== What you are asked to do ==
The job is to find each line of the records below that includes the word "update" and copy it.

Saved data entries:
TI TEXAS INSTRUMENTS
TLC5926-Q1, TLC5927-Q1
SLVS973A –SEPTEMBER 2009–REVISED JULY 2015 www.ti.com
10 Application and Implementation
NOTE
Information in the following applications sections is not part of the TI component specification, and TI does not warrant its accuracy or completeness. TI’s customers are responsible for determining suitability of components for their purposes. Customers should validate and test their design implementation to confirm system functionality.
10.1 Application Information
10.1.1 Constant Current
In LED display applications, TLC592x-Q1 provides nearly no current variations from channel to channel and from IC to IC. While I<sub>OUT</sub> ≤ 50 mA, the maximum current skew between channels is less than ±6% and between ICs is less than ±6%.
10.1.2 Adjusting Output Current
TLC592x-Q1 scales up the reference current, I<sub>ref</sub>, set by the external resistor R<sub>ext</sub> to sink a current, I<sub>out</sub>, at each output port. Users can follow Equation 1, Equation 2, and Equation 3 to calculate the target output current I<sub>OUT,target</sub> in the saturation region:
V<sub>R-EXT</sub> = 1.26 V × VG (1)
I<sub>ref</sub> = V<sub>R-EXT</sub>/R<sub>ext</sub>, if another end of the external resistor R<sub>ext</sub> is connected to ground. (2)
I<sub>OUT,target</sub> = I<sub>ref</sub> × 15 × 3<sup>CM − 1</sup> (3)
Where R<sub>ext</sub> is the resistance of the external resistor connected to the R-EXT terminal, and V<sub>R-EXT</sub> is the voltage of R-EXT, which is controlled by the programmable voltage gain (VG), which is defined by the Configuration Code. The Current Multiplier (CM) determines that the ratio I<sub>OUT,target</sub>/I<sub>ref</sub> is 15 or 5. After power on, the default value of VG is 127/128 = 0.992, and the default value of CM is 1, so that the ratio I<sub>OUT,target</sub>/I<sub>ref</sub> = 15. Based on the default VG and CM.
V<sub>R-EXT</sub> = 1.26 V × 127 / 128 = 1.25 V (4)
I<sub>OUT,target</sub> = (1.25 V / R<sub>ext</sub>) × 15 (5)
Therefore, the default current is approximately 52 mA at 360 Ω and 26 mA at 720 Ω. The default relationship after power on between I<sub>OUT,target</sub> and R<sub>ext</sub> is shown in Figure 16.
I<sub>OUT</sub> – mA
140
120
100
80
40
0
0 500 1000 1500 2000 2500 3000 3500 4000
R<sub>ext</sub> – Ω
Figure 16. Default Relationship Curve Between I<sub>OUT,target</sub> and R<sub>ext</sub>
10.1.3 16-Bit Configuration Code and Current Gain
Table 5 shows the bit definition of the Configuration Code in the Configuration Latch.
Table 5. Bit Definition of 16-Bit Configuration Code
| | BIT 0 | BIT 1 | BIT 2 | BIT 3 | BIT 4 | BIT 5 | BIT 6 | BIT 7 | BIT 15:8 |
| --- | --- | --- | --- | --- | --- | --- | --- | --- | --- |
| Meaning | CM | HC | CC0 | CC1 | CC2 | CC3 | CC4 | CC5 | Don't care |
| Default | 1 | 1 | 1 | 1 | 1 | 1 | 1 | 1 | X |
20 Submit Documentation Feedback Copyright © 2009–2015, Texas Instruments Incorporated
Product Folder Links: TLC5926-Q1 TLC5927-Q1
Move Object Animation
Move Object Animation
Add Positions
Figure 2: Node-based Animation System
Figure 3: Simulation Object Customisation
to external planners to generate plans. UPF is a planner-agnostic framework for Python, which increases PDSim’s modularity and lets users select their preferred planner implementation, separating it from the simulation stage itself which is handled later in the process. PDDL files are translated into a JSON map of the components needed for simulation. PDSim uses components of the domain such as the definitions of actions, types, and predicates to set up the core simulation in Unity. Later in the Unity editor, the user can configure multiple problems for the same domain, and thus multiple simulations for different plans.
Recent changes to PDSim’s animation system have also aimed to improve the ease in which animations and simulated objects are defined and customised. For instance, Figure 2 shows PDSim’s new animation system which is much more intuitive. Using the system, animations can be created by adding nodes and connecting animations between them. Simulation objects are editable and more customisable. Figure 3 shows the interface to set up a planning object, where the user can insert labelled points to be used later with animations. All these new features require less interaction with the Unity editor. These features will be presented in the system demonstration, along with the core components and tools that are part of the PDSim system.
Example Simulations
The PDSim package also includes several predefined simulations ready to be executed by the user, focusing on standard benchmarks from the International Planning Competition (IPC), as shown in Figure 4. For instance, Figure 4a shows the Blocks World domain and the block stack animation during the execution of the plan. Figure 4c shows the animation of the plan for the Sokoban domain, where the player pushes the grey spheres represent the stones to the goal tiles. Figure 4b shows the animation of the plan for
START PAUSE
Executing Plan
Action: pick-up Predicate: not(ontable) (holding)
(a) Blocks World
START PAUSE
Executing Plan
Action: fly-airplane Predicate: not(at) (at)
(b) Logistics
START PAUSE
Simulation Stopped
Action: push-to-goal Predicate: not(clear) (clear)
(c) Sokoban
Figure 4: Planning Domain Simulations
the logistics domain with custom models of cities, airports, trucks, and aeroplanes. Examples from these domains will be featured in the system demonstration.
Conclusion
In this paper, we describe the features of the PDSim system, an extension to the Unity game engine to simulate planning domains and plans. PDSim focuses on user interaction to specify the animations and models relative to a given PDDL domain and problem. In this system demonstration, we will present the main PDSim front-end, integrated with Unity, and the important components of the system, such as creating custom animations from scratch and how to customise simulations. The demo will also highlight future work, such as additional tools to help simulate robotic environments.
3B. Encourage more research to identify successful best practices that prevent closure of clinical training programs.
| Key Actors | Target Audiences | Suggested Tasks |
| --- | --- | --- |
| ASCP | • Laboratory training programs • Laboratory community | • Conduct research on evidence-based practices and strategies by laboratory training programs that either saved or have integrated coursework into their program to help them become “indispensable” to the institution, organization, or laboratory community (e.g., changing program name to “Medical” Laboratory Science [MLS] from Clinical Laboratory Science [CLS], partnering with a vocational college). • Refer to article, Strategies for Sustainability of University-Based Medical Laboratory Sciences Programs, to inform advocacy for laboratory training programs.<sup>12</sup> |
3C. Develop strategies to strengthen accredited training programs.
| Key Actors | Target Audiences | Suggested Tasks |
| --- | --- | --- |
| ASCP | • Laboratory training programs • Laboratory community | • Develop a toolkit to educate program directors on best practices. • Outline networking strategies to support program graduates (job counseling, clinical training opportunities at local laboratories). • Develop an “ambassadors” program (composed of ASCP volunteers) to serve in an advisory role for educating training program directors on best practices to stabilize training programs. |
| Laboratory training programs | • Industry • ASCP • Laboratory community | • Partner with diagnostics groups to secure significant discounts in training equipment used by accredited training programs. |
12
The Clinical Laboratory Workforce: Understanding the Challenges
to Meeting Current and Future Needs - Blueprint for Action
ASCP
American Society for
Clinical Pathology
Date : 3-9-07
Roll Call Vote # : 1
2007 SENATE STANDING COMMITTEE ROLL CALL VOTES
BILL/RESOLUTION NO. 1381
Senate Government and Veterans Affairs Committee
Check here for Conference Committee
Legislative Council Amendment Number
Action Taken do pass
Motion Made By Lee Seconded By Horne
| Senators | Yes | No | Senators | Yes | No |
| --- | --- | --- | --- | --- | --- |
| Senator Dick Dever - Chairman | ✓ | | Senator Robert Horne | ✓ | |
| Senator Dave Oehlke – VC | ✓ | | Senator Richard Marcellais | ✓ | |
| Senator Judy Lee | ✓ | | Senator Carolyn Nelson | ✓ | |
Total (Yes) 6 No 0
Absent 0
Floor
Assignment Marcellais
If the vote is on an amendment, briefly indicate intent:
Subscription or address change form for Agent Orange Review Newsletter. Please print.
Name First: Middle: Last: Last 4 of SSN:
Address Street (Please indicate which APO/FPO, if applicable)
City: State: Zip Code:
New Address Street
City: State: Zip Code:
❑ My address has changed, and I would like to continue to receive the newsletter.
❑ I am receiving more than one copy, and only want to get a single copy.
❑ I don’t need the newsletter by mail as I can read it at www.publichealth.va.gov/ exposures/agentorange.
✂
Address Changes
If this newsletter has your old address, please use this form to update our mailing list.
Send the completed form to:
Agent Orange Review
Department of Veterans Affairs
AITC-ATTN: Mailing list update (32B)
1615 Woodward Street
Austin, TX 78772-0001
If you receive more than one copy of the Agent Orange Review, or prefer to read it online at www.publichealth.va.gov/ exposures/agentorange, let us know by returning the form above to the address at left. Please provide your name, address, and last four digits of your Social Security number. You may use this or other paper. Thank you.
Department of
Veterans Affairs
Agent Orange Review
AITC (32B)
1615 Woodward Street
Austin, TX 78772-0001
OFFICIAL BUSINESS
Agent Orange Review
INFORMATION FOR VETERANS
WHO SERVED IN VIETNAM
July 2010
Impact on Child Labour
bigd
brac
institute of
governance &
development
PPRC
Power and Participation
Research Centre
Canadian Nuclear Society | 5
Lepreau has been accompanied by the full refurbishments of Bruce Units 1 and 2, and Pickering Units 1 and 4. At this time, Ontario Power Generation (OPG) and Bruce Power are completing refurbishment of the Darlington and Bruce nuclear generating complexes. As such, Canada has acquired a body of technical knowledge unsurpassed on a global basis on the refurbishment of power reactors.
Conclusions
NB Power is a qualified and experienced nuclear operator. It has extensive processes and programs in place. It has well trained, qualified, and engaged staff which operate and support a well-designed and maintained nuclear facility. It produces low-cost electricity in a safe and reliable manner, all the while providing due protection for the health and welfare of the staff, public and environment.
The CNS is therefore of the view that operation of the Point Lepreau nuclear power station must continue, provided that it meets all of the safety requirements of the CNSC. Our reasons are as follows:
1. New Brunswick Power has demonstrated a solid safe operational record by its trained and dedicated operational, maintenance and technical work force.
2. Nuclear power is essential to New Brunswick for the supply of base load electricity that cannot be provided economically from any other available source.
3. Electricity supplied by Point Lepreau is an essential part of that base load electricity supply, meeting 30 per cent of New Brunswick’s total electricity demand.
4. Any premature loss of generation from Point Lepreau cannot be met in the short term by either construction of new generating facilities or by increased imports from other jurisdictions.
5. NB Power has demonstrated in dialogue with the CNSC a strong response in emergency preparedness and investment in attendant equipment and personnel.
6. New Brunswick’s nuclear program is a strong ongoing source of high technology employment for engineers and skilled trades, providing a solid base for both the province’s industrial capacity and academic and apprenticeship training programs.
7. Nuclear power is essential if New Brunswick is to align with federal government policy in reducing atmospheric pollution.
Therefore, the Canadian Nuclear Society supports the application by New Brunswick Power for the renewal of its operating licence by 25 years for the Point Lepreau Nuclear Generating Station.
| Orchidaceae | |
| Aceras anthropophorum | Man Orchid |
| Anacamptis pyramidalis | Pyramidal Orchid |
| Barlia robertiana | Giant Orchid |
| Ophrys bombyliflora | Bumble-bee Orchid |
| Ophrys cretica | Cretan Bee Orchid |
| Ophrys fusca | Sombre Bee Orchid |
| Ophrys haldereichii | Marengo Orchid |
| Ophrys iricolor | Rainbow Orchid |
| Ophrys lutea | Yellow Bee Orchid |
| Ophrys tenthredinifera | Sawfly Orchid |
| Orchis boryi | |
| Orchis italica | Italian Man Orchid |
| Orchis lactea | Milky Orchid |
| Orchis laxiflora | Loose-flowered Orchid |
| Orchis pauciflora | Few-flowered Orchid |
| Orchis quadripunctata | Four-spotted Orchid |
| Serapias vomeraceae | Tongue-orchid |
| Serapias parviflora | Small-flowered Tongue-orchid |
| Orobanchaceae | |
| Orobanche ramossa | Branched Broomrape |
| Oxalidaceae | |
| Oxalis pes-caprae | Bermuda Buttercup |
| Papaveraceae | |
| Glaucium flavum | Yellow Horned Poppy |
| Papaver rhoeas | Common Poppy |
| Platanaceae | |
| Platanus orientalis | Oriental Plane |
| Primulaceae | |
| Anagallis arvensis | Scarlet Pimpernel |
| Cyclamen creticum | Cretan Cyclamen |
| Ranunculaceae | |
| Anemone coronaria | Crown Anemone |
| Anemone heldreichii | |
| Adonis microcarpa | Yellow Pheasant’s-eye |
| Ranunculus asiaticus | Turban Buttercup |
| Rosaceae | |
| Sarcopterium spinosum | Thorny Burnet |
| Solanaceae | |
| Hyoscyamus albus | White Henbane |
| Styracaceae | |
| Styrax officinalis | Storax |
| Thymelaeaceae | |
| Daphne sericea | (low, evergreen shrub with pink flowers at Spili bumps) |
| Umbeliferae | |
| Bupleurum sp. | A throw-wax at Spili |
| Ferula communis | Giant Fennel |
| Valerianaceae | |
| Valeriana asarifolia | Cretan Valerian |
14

== Exercise solution ==
If this newsletter has your old address, please use this form to update our mailing list.
AITC-ATTN: Mailing list update (32B)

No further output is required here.